▶ **Task directions**:
Copy out the text of the material below word for word, keeping every line as it is, and leave out the pictures.

___ Exercise input

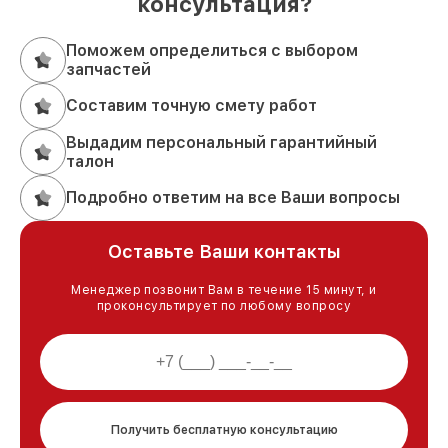
консультация?
Поможем определиться с выбором
запчастей
Составим точную смету работ
Выдадим персональный гарантийный
талон
Подробно ответим на все Ваши вопросы
Оставьте Ваши контакты
Менеджер позвонит Вам в течение 15 минут, и
проконсультирует по любому вопросу
Получить бесплатную консультацию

______

▶ **Finished exercise**:
консультация?
Поможем определиться с выбором
запчастей
Составим точную смету работ
Выдадим персональный гарантийный
талон
Подробно ответим на все Ваши вопросы
Оставьте Ваши контакты
Менеджер позвонит Вам в течение 15 минут, и
проконсультирует по любому вопросу
Получить бесплатную консультацию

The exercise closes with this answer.